Wir alle haben unsere Gründe.»
    «Vielleicht...»
    Er sieht, wie Gertrud das Gesicht gen
Himmel richtet, als suche sie etwas, vielleicht den Mond, der bald zu sehen sein
müsste.
    «Wenn man vor etwas flieht, ist man
zunächst völlig blind», sagt sie. «Aber irgendwann muss man schließlich anhalten.
Wenn man einen Ort gefunden hat, an dem man sich sicher genug fühlt, um es zu wagen,
in den Spiegel zu schauen.»
    «Ich muss an Agnes denken», sagt Konrad.
«Glaubst du, dass sie einen Ort hatte, an dem sie Zuflucht finden konnte?» Gertruds
Gesichtsausdruck ist vollkommen reglos.
     
    W ährend der
gesamten Fernsehsendung sagt sie kein Wort. Sitzt einfach nur mit ihrem verdammten
Lottoschein vor sich da und starrt wie gebannt auf das idiotische Heruntergeleiere
von Zahlen. Dieses saugende Schmatzgeräusch aus ihrem Mund. Wie ein Roboter füllt
sie ihn mechanisch mit Schokokugeln, ohne auch nur für eine Sekunde den Bildschirm
aus dem Blick zu lassen. Er wird kribbelig; wie oft hat er schon vorgehabt, sie
zu bitten, nicht so verdammt zu schmatzen, sich aber nie richtig getraut. Und dann
diese lächerlichen Pantoffeln mit den großen rosafarbenen Plüschbommeln obendrauf.
Ihre «Kaninchen», er verabscheut sie.
    Als die Lottosendung zu Ende ist, steht
er vom Sofa auf. Streckt sich demonstrativ und murmelt vage etwas von «ein wenig
Luft schnappen». Sie wirft ihm einen misstrauischen Blick zu. Nimmt dann die Fernbedienung
in die Hand und zappt herum, bis sie bei einem Sender landet, in dem irgendwelche
Erwachsenen Scharade spielen. Hysterische Lachsalven folgen ihm bis in den Flur
hinaus.
    Er zieht die dünne Windjacke über und
vergewissert sich, dass der Brief noch in der Innentasche liegt. Schließt dann die
Wohnungstür hinter sich, ohne tschüs zu rufen.

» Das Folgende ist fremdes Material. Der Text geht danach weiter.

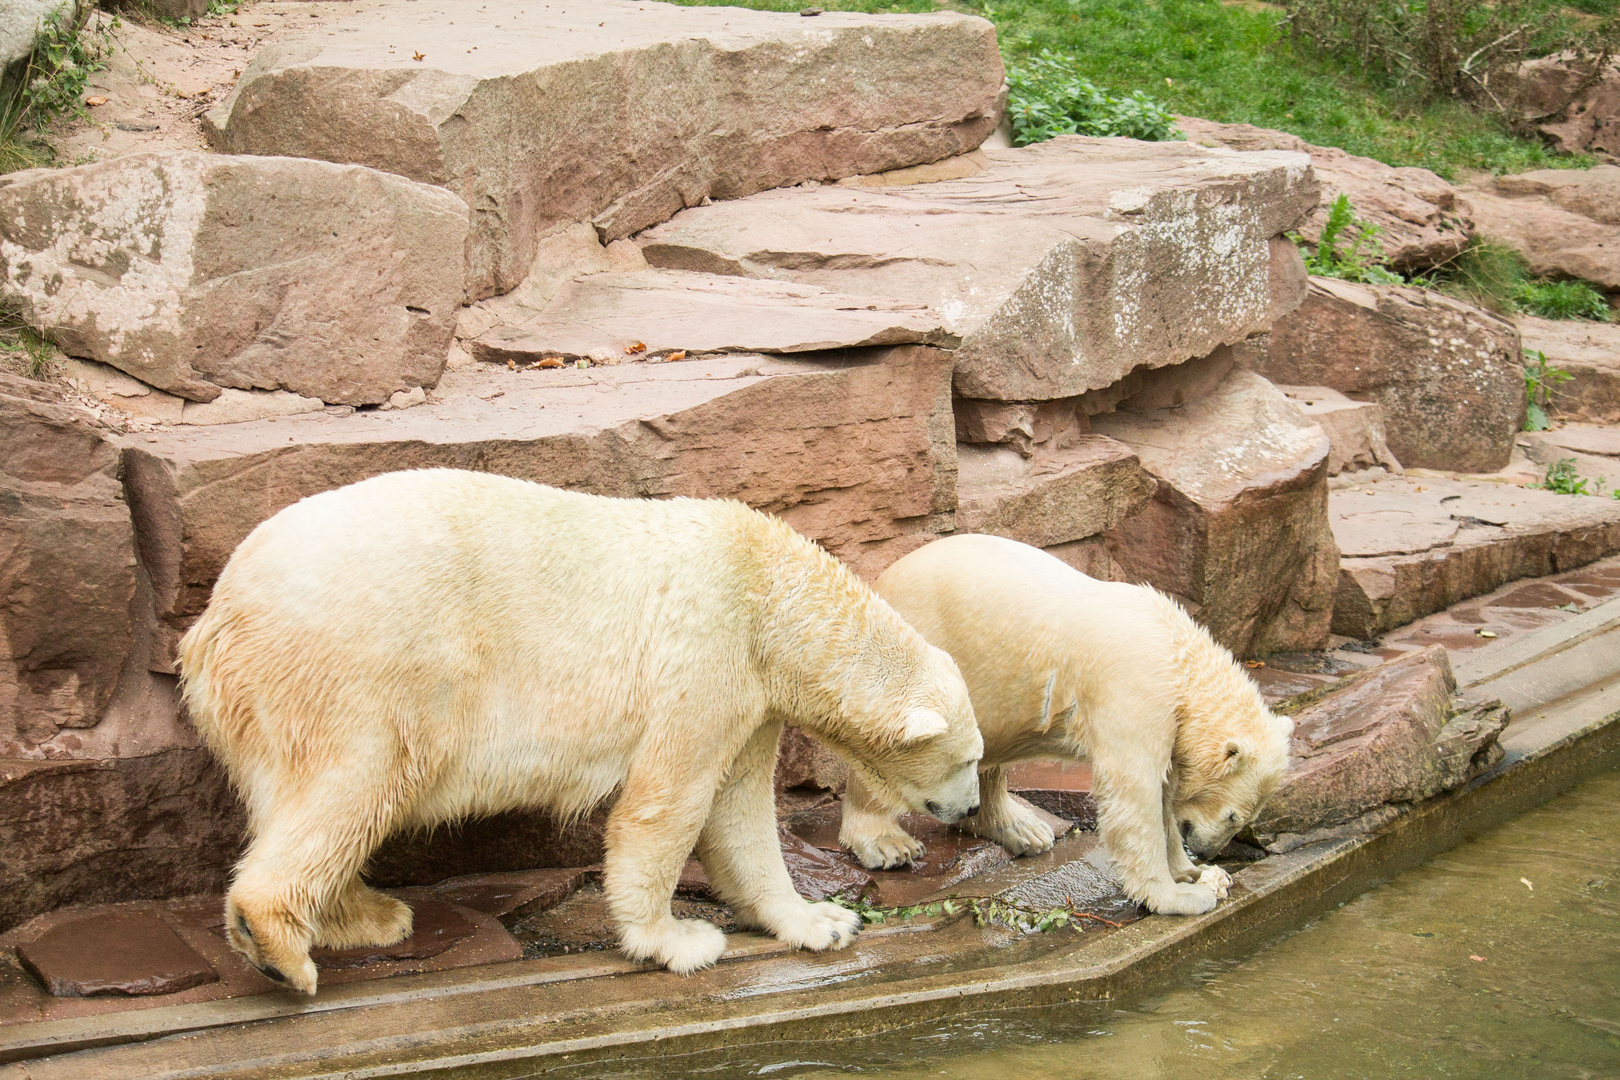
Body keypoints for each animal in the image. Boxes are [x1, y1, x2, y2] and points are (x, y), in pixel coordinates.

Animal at [182, 472, 978, 997]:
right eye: (969, 758)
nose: (971, 808)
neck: (768, 591)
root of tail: (215, 618)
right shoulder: (707, 653)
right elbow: (668, 805)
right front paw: (678, 940)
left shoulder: (751, 699)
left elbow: (740, 813)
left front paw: (823, 922)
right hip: (364, 668)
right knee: (357, 784)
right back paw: (284, 948)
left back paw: (365, 915)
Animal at [848, 537, 1289, 919]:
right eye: (1233, 816)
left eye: (1247, 817)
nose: (1211, 852)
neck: (1180, 658)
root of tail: (880, 582)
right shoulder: (1137, 693)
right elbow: (1135, 794)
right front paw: (1181, 896)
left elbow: (1165, 793)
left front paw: (1193, 872)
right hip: (917, 651)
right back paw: (887, 843)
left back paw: (1022, 829)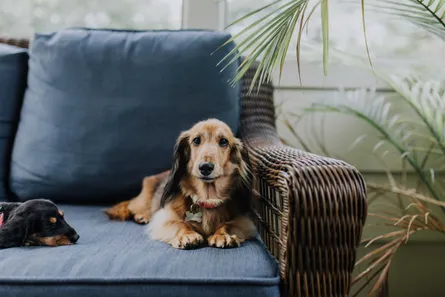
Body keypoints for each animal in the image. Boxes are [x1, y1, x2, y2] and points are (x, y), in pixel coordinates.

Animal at [104, 118, 255, 247]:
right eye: (196, 140)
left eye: (224, 141)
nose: (205, 167)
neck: (206, 199)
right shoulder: (165, 218)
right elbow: (180, 224)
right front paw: (187, 235)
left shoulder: (242, 221)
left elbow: (228, 224)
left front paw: (223, 235)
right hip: (143, 201)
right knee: (131, 206)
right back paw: (142, 216)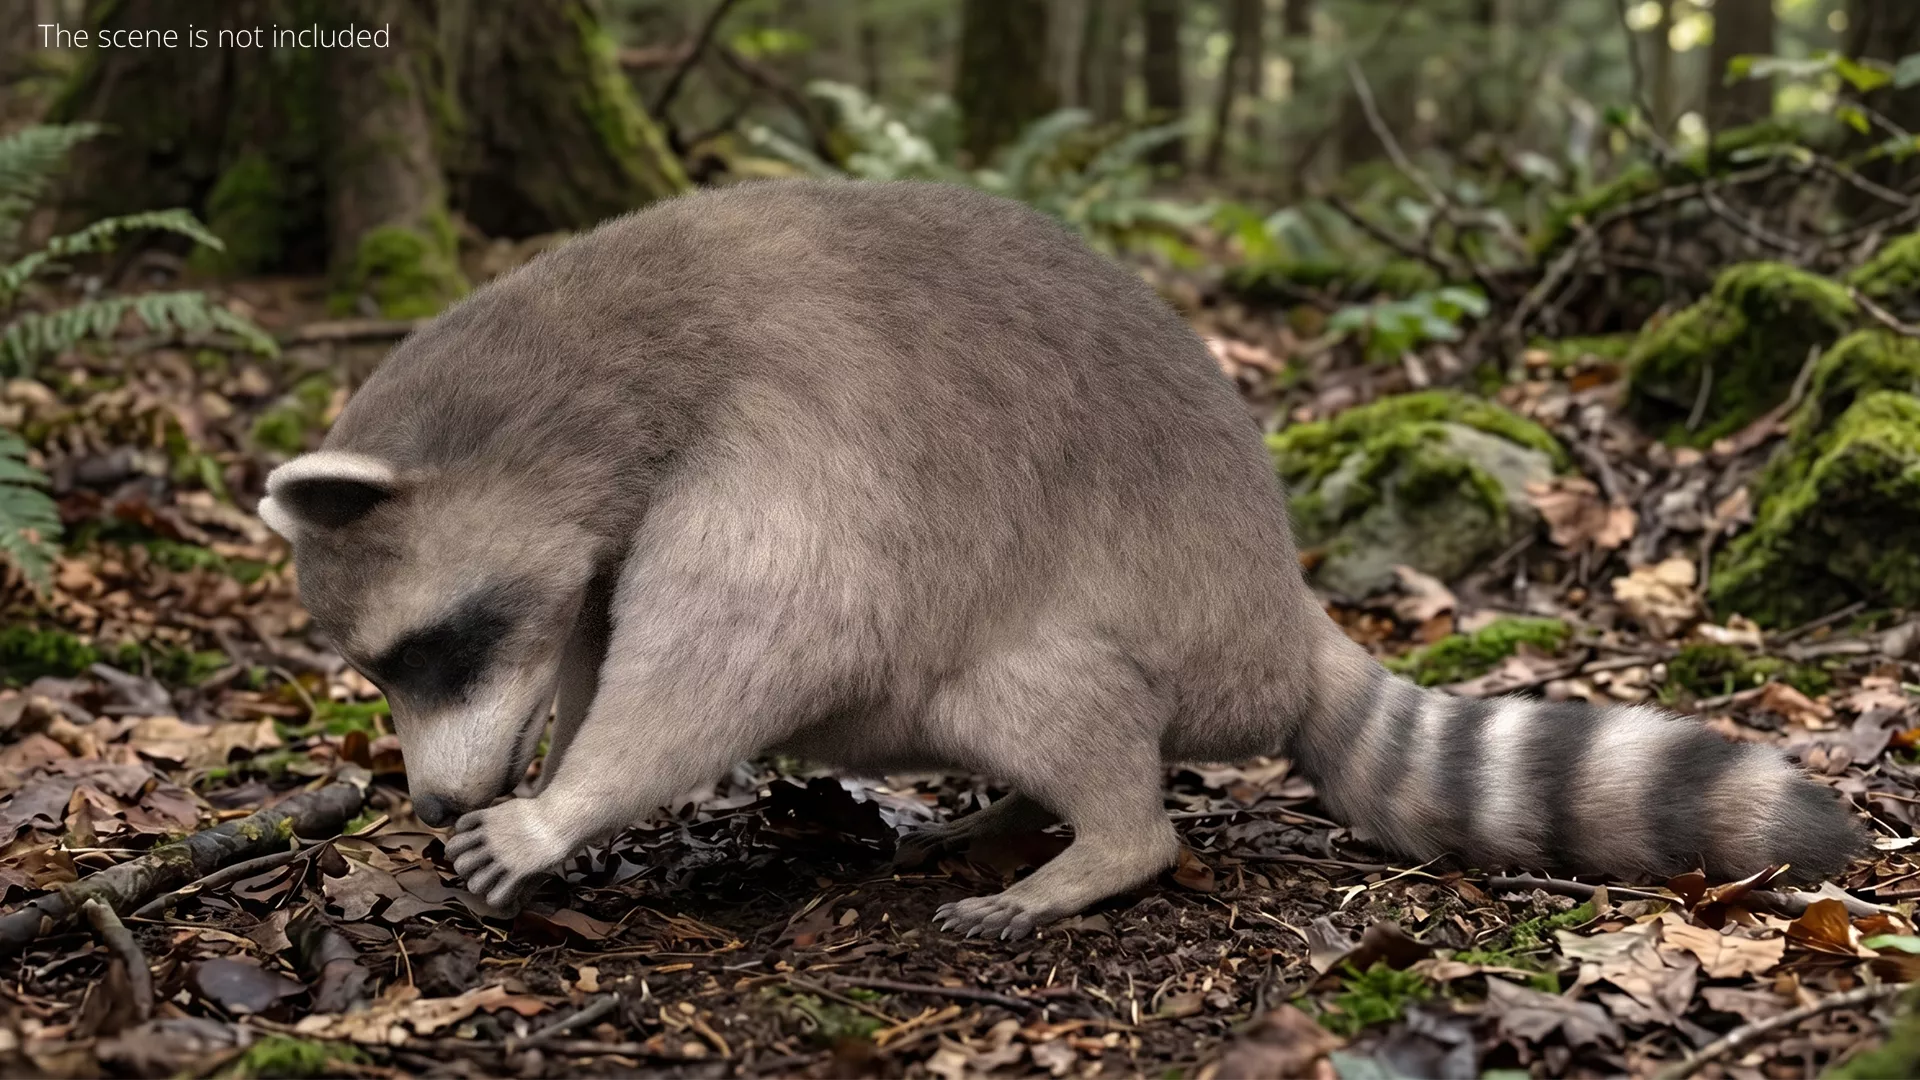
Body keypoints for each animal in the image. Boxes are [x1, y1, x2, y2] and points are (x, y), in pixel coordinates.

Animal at [260, 179, 1862, 938]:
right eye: (381, 668)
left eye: (429, 651)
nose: (433, 800)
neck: (600, 370)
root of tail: (1280, 616)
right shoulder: (594, 544)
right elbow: (603, 646)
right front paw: (556, 775)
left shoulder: (800, 435)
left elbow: (747, 648)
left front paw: (561, 806)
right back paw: (1009, 814)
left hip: (1137, 625)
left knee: (1027, 687)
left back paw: (1101, 840)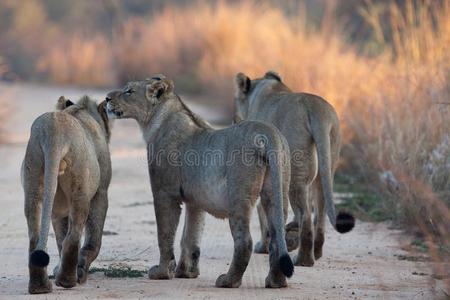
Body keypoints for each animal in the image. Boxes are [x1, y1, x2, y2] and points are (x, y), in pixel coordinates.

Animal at [22, 95, 112, 292]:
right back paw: (67, 279)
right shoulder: (101, 192)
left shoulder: (57, 208)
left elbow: (59, 237)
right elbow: (93, 238)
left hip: (33, 182)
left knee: (35, 238)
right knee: (74, 236)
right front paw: (80, 271)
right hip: (81, 190)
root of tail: (54, 130)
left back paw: (40, 286)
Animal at [106, 75, 296, 288]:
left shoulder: (165, 193)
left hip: (239, 196)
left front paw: (162, 272)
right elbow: (190, 237)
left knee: (244, 242)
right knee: (276, 237)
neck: (156, 121)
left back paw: (228, 281)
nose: (106, 98)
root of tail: (268, 132)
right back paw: (275, 281)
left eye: (129, 91)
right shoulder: (195, 200)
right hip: (276, 191)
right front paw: (186, 272)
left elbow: (165, 234)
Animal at [234, 71, 354, 268]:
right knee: (319, 209)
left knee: (305, 215)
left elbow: (263, 212)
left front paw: (264, 246)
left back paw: (303, 259)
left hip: (296, 172)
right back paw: (315, 252)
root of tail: (316, 109)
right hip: (326, 164)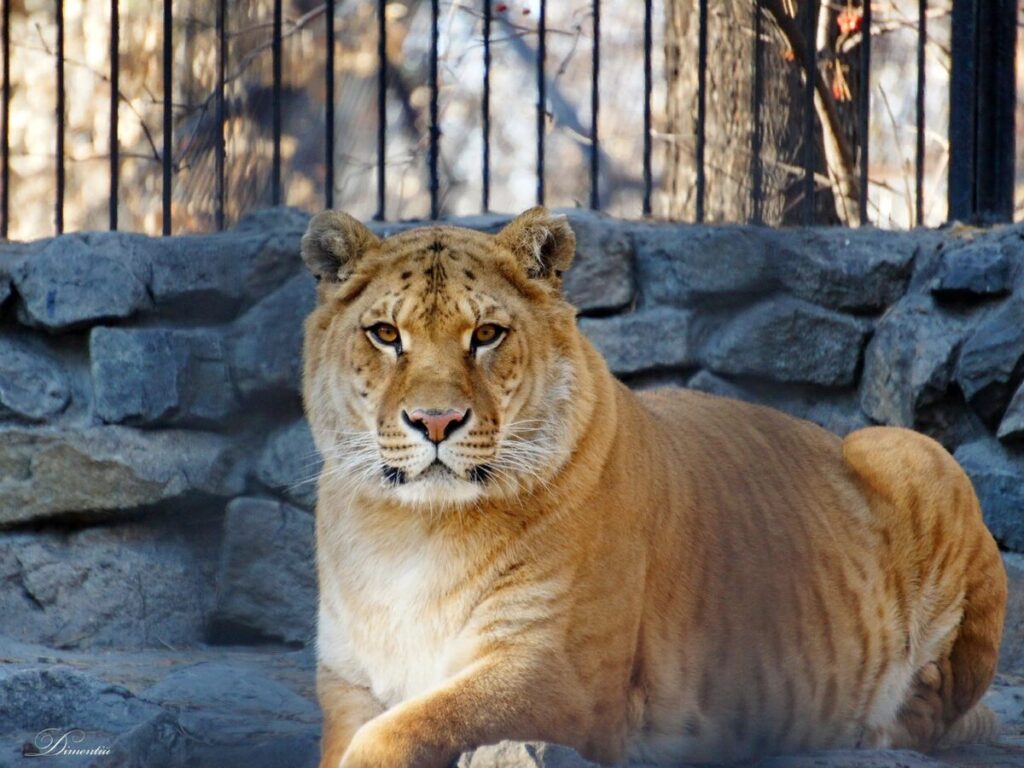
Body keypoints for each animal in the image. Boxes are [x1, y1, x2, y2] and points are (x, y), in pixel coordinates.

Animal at [300, 206, 1007, 768]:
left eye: (487, 334)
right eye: (386, 334)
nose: (436, 421)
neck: (412, 530)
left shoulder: (558, 677)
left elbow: (400, 734)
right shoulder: (346, 679)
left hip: (907, 450)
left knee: (932, 708)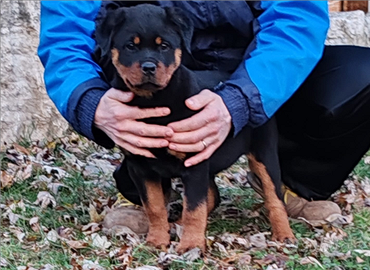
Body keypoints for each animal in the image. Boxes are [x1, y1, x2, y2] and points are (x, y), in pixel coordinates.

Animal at [94, 4, 294, 253]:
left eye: (164, 46)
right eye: (131, 46)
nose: (149, 67)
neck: (154, 100)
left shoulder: (194, 162)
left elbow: (194, 208)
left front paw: (191, 245)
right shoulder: (140, 166)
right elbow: (154, 207)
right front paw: (157, 240)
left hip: (263, 152)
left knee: (274, 196)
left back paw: (284, 234)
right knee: (213, 195)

    Im Kellergang ist es kühl. Es riecht
nach Staub und ausgelaufenem Benzin. Der Volvo steht an seinem Platz ganz hinten
in der Ecke. Der Anblick beruhigt ihn. Er lässt den Motor an, rollt hinaus auf die
Straße und fährt ohne Ziel umher, bis er an einer Hauswand einen Briefkasten erblickt.
Er ist bestimmt weit genug entfernt. Nicht, dass er sich irgendwelchen Illusionen
hingeben würde, dass der Adressat vielleicht nicht kapiert, wer den Brief geschickt
hat. Aber es ist sicherer, keine Spuren zu hinterlassen.